Instrucciones —
A. Cambia "esfuerzo" por "trabajo" en el fragmento del relato autobiográfico que empieza con "Viví los fallecimientos" y termina con "a mi jubilación.". Escribe el fragmento completo con ese cambio.
B. Prolonga el relato autobiográfico a partir de su última oración.

Fragmento del texto —
-=-=-=-=-
De la noche a la mañana cambiaron los proyectos de una nación, podéis imaginar lo duro que fue vivir, cuando solo se pensaba en sacar fuerzas para sobrevivir. A mis 13 años arranqué a trabajar en un economato, “El Charles”. A los 15 años cambié de trabajo y sin conocimiento alguno trabajé en labores de campo, con ayuda y asesoramiento escaso. La situación que vivíamos no era fácil, mi padre tenía una incapacidad y mi tío estuvo preso por la envidia y calumnia de aquella época. Me gustaría hacer referencia a la finca de “Valle Hermoso”, allí trabajé con vecinos del pueblo y fue donde adquirí mayor capacidad en mi trabajo. Era duro… pero me adapté pronto. No todo era malo. En el año 1945 comencé a hablar con una preciosa mujer llamada Valeriana; nuestros encuentros no eran continuos ya que tenía que trabajar de sol a sol, siendo ella quien desde su ventana tenía muy presente mis horarios para vernos cuando yo iba de camino con mis animales para el campo. Tras seis años de noviazgo y de mutuo acuerdo el 6 de octubre del año 1950 me casé con el amor de mi vida, convirtiéndose en mi amada esposa.  En el año 1951 nació nuestro primer hijo, Miguel. En el año 1952, al llegar el “Plan Marshall”, la situación mejoró para los que estaban bien económicamente, ya que podían comprar los productos llegados de América; para los menos adinerados fue época de inmigración, teniendo por destino Barcelona, País Vasco y Madrid, aunque nosotros decidimos quedarnos en nuestra tierra natal. Con nuestros dos hijos Miguel y Elías nuestras vidas se desarrollaban entre la crianza y la educación de principios y valores, les inculqué uno de mis hobbies favoritos, la lectura, que a pesar de la escasez, en mi casa nunca les faltó un libro para leer.

Viví los fallecimientos de nuestros padres, sus herencias y la construcción de una vida bajo unos cimientos fundamentales: el esfuerzo, la valentía y el respeto. En el año 1977 una espondiloartrosis con discopatía se adueñó de mí, haciendo que mi situación laboral y emocional cambiara. Fueron años de ida y venida entre médicos y tribunales; vivimos con la cuantía del 55% de una ayuda hasta llegar a mi jubilación.
-=-=-=-=-
Datos proporcionados —
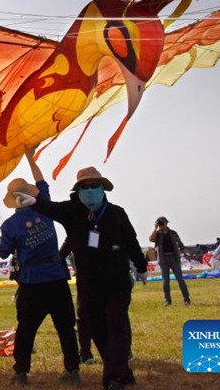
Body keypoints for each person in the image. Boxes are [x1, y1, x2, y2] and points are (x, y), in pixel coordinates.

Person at [14, 166, 147, 390]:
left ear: (103, 188)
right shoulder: (72, 212)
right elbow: (51, 208)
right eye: (85, 187)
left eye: (95, 186)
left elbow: (132, 243)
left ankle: (114, 378)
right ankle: (121, 371)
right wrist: (34, 202)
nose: (90, 190)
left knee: (116, 325)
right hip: (89, 286)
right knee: (96, 328)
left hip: (116, 283)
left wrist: (141, 267)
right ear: (79, 191)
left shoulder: (116, 214)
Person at [0, 147, 80, 386]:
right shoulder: (44, 207)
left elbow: (3, 252)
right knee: (66, 326)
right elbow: (41, 180)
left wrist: (12, 240)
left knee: (26, 329)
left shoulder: (10, 225)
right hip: (56, 277)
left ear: (13, 200)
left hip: (32, 281)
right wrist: (29, 156)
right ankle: (73, 370)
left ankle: (21, 373)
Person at [59, 236, 95, 364]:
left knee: (84, 316)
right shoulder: (108, 222)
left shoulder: (76, 228)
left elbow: (62, 253)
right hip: (102, 277)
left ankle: (85, 352)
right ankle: (123, 350)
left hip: (86, 280)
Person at [149, 217, 191, 306]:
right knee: (165, 281)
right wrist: (155, 228)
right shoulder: (158, 234)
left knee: (180, 279)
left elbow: (180, 244)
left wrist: (186, 253)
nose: (161, 225)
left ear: (166, 223)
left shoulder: (173, 233)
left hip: (174, 258)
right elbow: (151, 239)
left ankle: (186, 299)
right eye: (160, 224)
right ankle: (167, 300)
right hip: (163, 259)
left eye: (162, 223)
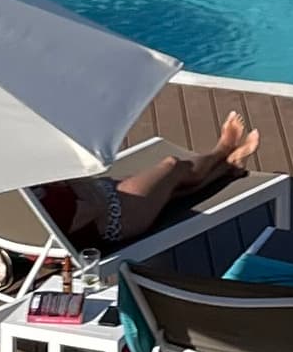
-=-=-=-=-
Respuestas esperadas —
A.
Viví los fallecimientos de nuestros padres, sus herencias y la construcción de una vida bajo unos cimientos fundamentales: el trabajo, la valentía y el respeto. En el año 1977 una espondiloartrosis con discopatía se adueñó de mí, haciendo que mi situación laboral y emocional cambiara. Fueron años de ida y venida entre médicos y tribunales; vivimos con la cuantía del 55% de una ayuda hasta llegar a mi jubilación.

B.
Los casamientos de mis hijos, la llegada de mis nietos y la unión familiar han sido mis alicientes para aumentar la felicidad y la paz.

La vida continúa avanzando, nos hacemos mayores, todo va en armonía sin dejar de estar presentes las enfermedades, pero también hacíamos algún que otro viaje, teníamos reuniones en familia, cosas sencillas que llenaban nuestras vidas. Con 80 años la demencia hizo acopio de mi esposa; durante varios años llevamos una vida relativamente normal, pero su salud fue deteriorándose. Ahí fue cuando pedimos apoyo social y afortunadamente le concedieron la Ley de Dependencia. Sentimos un gran respiro y apoyo. Desde ese momento recibimos y fuimos acompañados por el SAD de Fundación PRODE aliviando los intensos cuidados. Me halaga decir que estuve con mi esposa hasta el final de su último aliento. No he tenido una vida fácil, pero nada comparado con la pérdida de mi amada esposa. Con mis 99 años no he aprendido a vivir sin su recuerdo, ocupo mis días leyendo, haciendo poesía a mi familia y, de nuevo, el SAD de Fundación PRODE vuelve a estar presente en mi vida y en mi hogar; ahora soy yo quien recibe sus cuidados y amables atenciones, siendo un honor volver a sentirme acompañado. Por ello, doy las gracias por su labor y buen hacer con las personas.